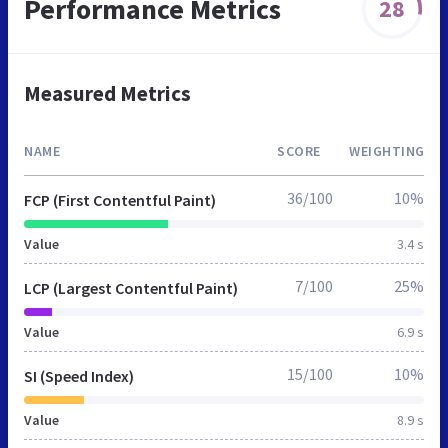
Performance Metrics
28
Measured Metrics
NAME
SCORE
WEIGHTING
36/100
10%
FCP (First Contentful Paint)
Value
3.4 s
7/100
25%
LCP (Largest Contentful Paint)
Value
6.9 s
15/100
10%
SI (Speed Index)
Value
8.9 s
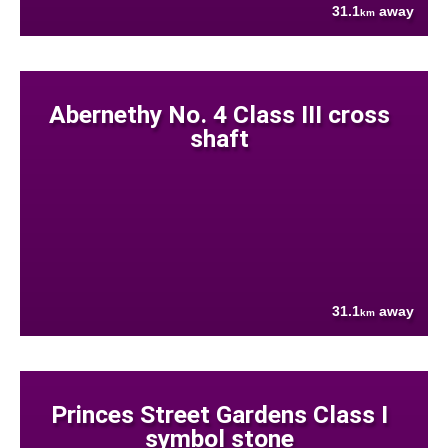
31.1
away
km
Abernethy No. 4 Class III cross
shaft
31.1
away
km
Princes Street Gardens Class I
symbol stone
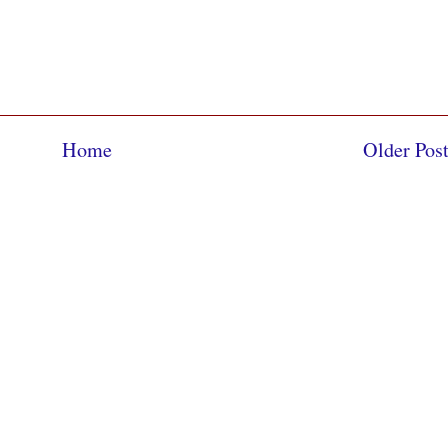
Home
Older Pos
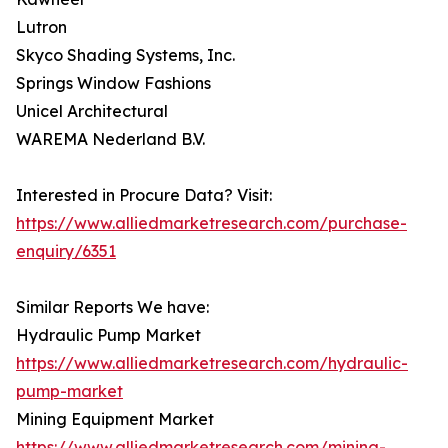
Lutron
Skyco Shading Systems, Inc.
Springs Window Fashions
Unicel Architectural
WAREMA Nederland B.V.
Interested in Procure Data? Visit:
https://www.alliedmarketresearch.com/purchase-
enquiry/6351
Similar Reports We have:
Hydraulic Pump Market
https://www.alliedmarketresearch.com/hydraulic-
pump-market
Mining Equipment Market
https://www.alliedmarketresearch.com/mining-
===
REQUEST: Only the pictures are to be dropped; return everything else in the listing exactly.

OUTPUT:
Performance Metrics
28
Measured Metrics
NAME
SCORE
WEIGHTING
36/100
10%
FCP (First Contentful Paint)
Value
3.4 s
7/100
25%
LCP (Largest Contentful Paint)
Value
6.9 s
15/100
10%
SI (Speed Index)
Value
8.9 s
31.1
away
km
Abernethy No. 4 Class III cross
shaft
31.1
away
km
Princes Street Gardens Class I
symbol stone
Home
Older Pos
Lutron
Skyco Shading Systems, Inc.
Springs Window Fashions
Unicel Architectural
WAREMA Nederland B.V.
Interested in Procure Data? Visit:
https://www.alliedmarketresearch.com/purchase-
enquiry/6351
Similar Reports We have:
Hydraulic Pump Market
https://www.alliedmarketresearch.com/hydraulic-
pump-market
Mining Equipment Market
https://www.alliedmarketresearch.com/mining-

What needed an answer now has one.